As many readers know, I am always on the lookout for apps I can use in various aspects of teaching and learning. I recently came across the app “Project Spitball” in the App Store. This seems like an interesting concept and has some potential uses for educators so I thought it might be appropriate to briefly review it. Unfortunately, it only seems to be available for iOS devices [tablets only] at the moment (I hope that changes and Android devices are included soon). The idea behind this app seems pretty straight forward. You connect with others on the same wifi network and can then exchange messages. You write something, scrunch the message and virtually toss it to another person also running this app. For those with an iPad, the app is free. Since there are a number of spitball apps, I provide a screen capture of the one I am reviewing. I have tested this on my iPad 3 (ok, I know it never officially had that name), iPad mini retina, and iPad 2 (courtesy of Brandy Thatcher).

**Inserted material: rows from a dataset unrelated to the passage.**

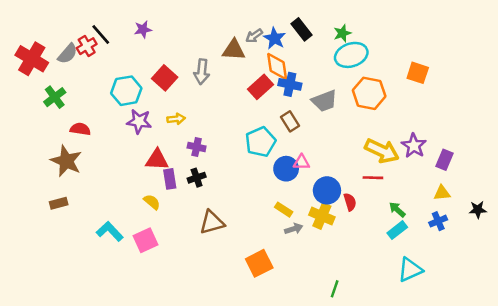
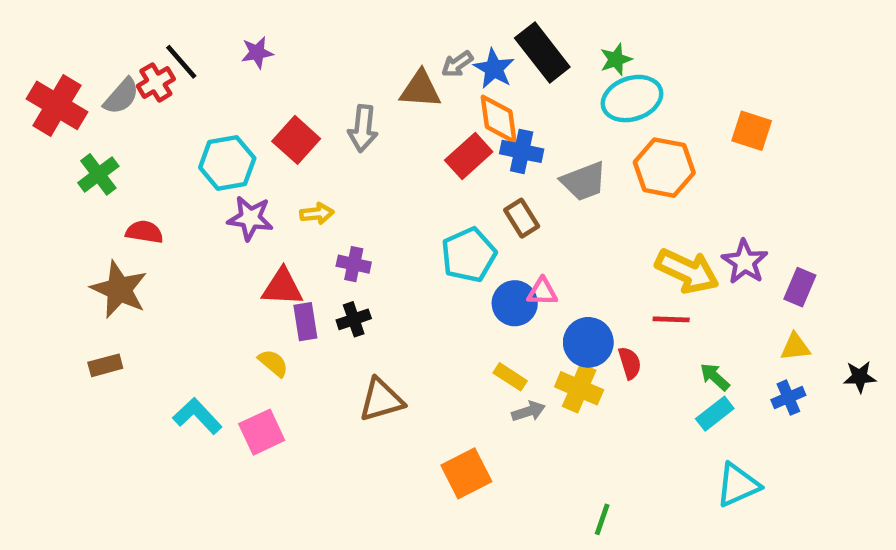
black rectangle: (301, 29) -> (542, 53), size x1.4

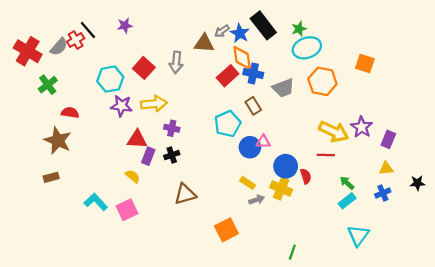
yellow arrow: (317, 214) -> (154, 104), size x1.6
purple rectangle: (305, 322) -> (148, 156), turned 30
cyan triangle: (738, 485) -> (358, 235), turned -30

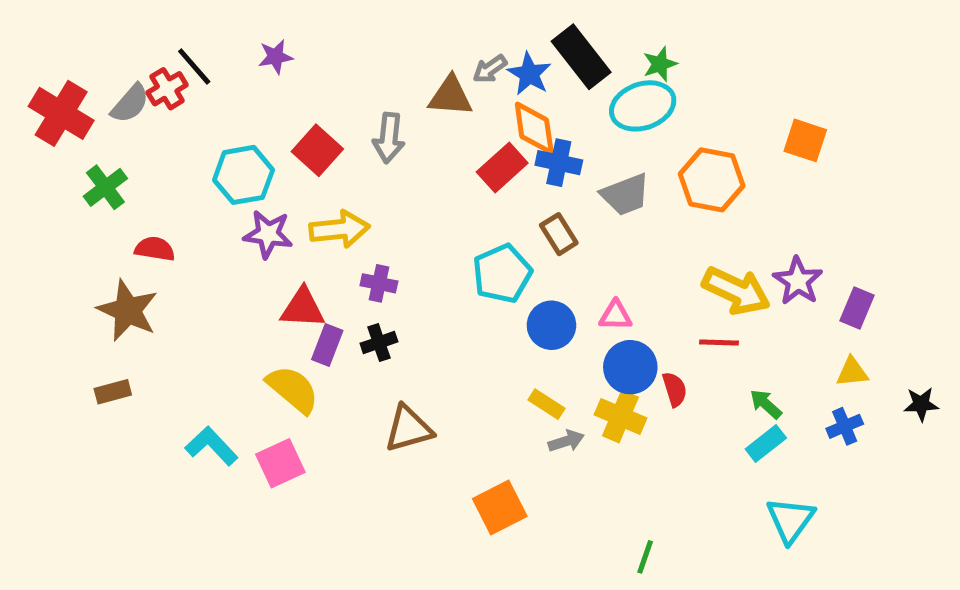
cyan ellipse: (307, 48) -> (643, 106), moved
pink triangle: (263, 142) -> (616, 315), moved
yellow semicircle: (133, 176) -> (293, 389), size x1.6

Once installed, the interface is pretty simple. You have the ability to connect to others on the same wifi network. you have a pen tool, and an eraser tool. In the screen capture below, Brandy and I have just connected the app on the same wifi network. If you look closely, you will also see that we are communicating messages (as a spitball has just arrived).
It is pretty simple to create a drawing using the available tool.
One then uses a couple of fingers to pinch (and turn the image into a spitball). Note that you can send it to another party running the app on the same network (highlighted avatar in this case). You can save the image to your images/ camera roll. And you can share this via Facebook or send as a SMS message. You simply drag the spitball to the appropriate location (for example, the Facebook icon).
One must remember to actually drag the spitball (crumpled paper image) to the appropriate location to send it.
The received (via the Project Spitball app) is notified and the spitball drops to the bottom of their screen. they tap on it to open it.
The concept seems pretty straight forward. Multiple parties could exchange messages in this manner. From a teaching and learning perspective, I think there are several possible uses. Obviously it would depend on the audience and their acceptance of the technology. In its simplest form, those students who are hesitant to ask questions would be provided an alternate means of asking a question. I recall the old adage “it is better to remain silent and be thought the fool, than to open your mouth and remove all doubt!” I fear many students don’t want to be embarrassed in front of their peers so this would be a way for anonymously sending a message to the teacher.
From a teaching perspective, it would be a quick way of sending a question to a student (perhaps seemingly at random) and asking for their response. If one connected the iPad to a projector, this could generate some additional discussion.
There may be other possibilities (such as communicating in small groups).
Overall, I think this app has some great possibilities. I do think there need to be some improvements for it to be even more useful.
As I mentioned earlier, it would definitely be a plus to have this working on both Android and iOS devices (both tablets and smartphones). This would cover the majority of students in most classes. It might also be helpful if this ran on Chromebooks as well (I know a lot of schools use these more and more).
At the moment, it appears one can only have 4 other individuals in your session. I would hope this would expand in future versions. I would also hope there is a better way to identify each person. I know some could take a photo or could draw an avatar and use that. I think it would be helpful to also see the person’s name (particularly if you are teaching and need to quickly decide where to send a message).
I would also hope future versions would include more choices of pen color (beyond black). The ability to access the photo gallery would also be a nice feature. Since I teach web technologies, it would also be nice to be able to include a screen capture (although one could pull this form the photo gallery). I am thinking of capturing the image of a web page and then posting a number of comments within the spitball.
It would also be nice to be able to save a spitball as a template and be able to open it for future use. Perhaps a math instructor would develop a set of equations and ask individuals to solve them? That is the sort of re-use I think would be exceedingly helpful for some.
Those are some of the improvements I would like to see in future versions. I would be most interested in your comments when you try the app.